Lily’s Little Free Library in Green Hills, Richmond, Ca

The Nextdoor post is an invitation by Sarah and her daughter to come by Lily’s Little Free Library, leave a book and take a book. Take a tiny succulent plant too. How generous, how inviting.

I consider all those boxes of books I have stacked in my office closet. I could easily gift one of those novels. But which? I begin to talk myself out of it. Would Jane Austen have left Pride and Prejudice at a little, free library? Would Charles Dickens leave Oliver Twist? Stephen King  Shawshank Redemption?  Maya Angelou and I Know Why the Caged Bird Sings?  Besides all my books  can be purchased at any bookstore and on Smashwords, Bookshop and my Writewords Press website.

Nevertheless, it’s an adventure into the unknown and an opportunity to take my dog, Laurel, for a walk. I’ll take a drive to this little, free library on Hilltop Green. Maybe, just maybe, I’ll find a good book to read.  I’m feeling better.

I’ve stuffed Spiral, An Epic Adventure in the Ancient Southwest in my purse and Laurel is looking at me eagerly from the back seat of my Honda Civic as I drive off in the rain to 1203 Greenway Drive,  Richmond, CA. The GPS says it’s 8 minutes by car.

Despite the GPS, I get lost in this housing development in the Richmond hills, quarantine-quiet this afternoon. Okay, just one more turn, one more dip in the road. There it is, perched on its pedestal across a manicured green park.
++++++++++
** WHAT TO DO **
Write out the entire passage on Lily's Little Free Library word for word. The lines have nothing to do with the passage on Lily's Little Free Library.
++++++++++
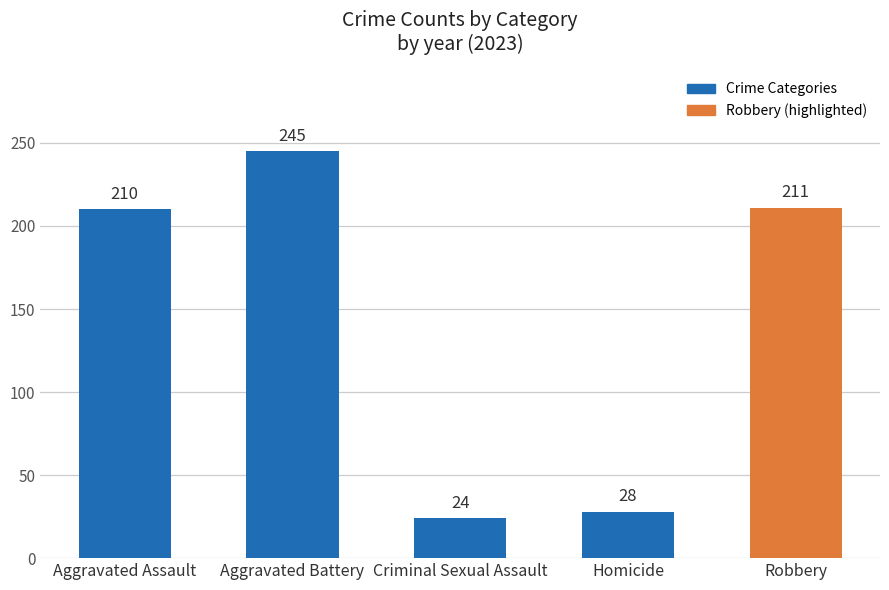

Rank the categories by value from highest to lowest.

Aggravated Battery, Robbery, Aggravated Assault, Homicide, Criminal Sexual Assault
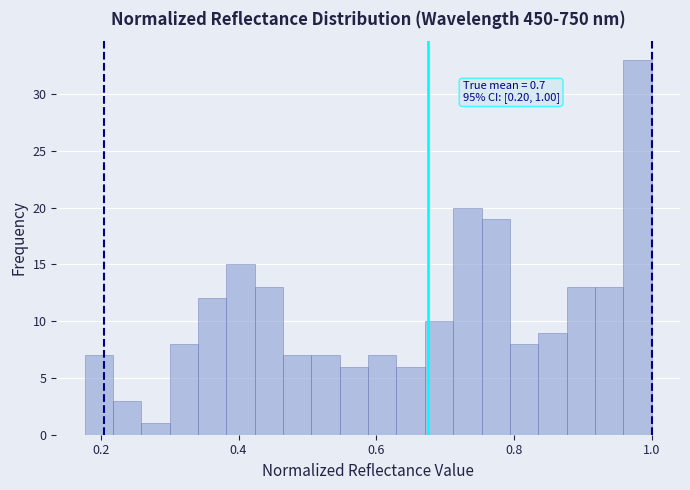

Around what value on the x-axis is the tallest bar? Give the approximate position of its centre, as read against the axis.

0.98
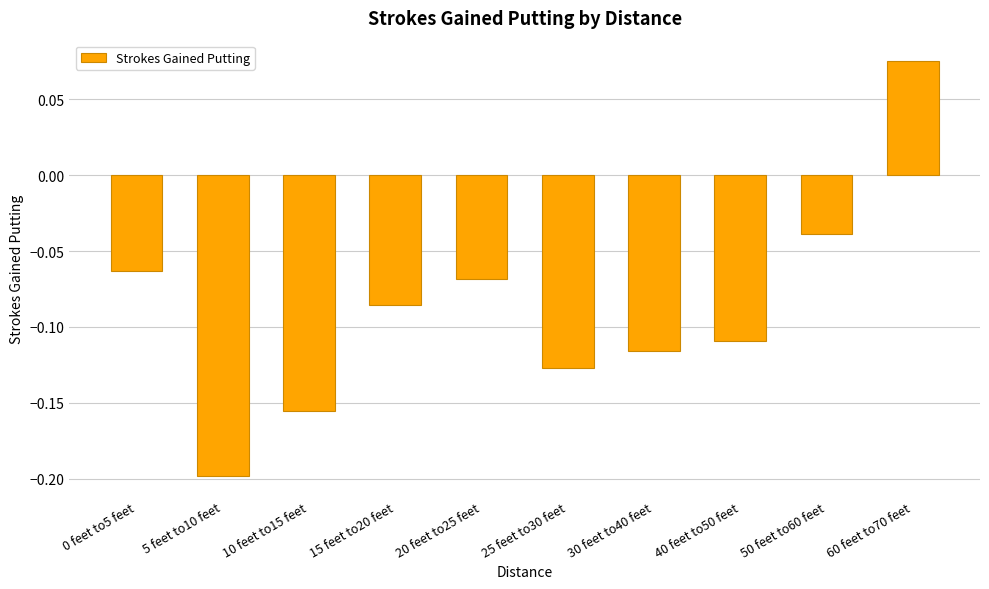

What is the difference between the maximum and minimum values?

0.3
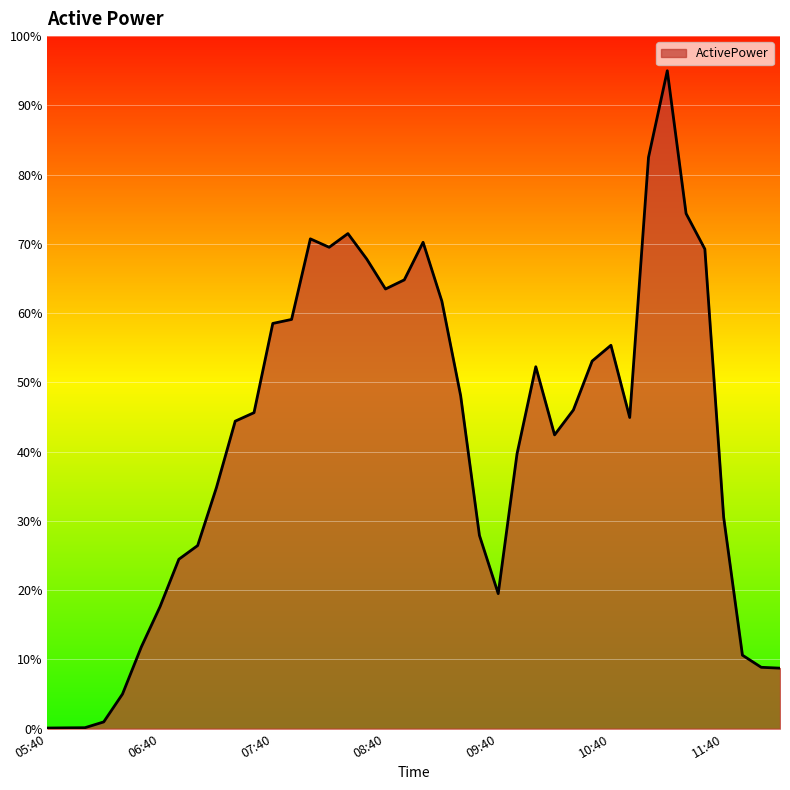

What is the greatest value displayed?

95.0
++++++++++
** SOLUTION FOR THIS TASK **
Lily’s Little Free Library in Green Hills, Richmond, Ca

The Nextdoor post is an invitation by Sarah and her daughter to come by Lily’s Little Free Library, leave a book and take a book. Take a tiny succulent plant too. How generous, how inviting.

I consider all those boxes of books I have stacked in my office closet. I could easily gift one of those novels. But which? I begin to talk myself out of it. Would Jane Austen have left Pride and Prejudice at a little, free library? Would Charles Dickens leave Oliver Twist? Stephen King  Shawshank Redemption?  Maya Angelou and I Know Why the Caged Bird Sings?  Besides all my books  can be purchased at any bookstore and on Smashwords, Bookshop and my Writewords Press website.

Nevertheless, it’s an adventure into the unknown and an opportunity to take my dog, Laurel, for a walk. I’ll take a drive to this little, free library on Hilltop Green. Maybe, just maybe, I’ll find a good book to read.  I’m feeling better.

I’ve stuffed Spiral, An Epic Adventure in the Ancient Southwest in my purse and Laurel is looking at me eagerly from the back seat of my Honda Civic as I drive off in the rain to 1203 Greenway Drive,  Richmond, CA. The GPS says it’s 8 minutes by car.

Despite the GPS, I get lost in this housing development in the Richmond hills, quarantine-quiet this afternoon. Okay, just one more turn, one more dip in the road. There it is, perched on its pedestal across a manicured green park.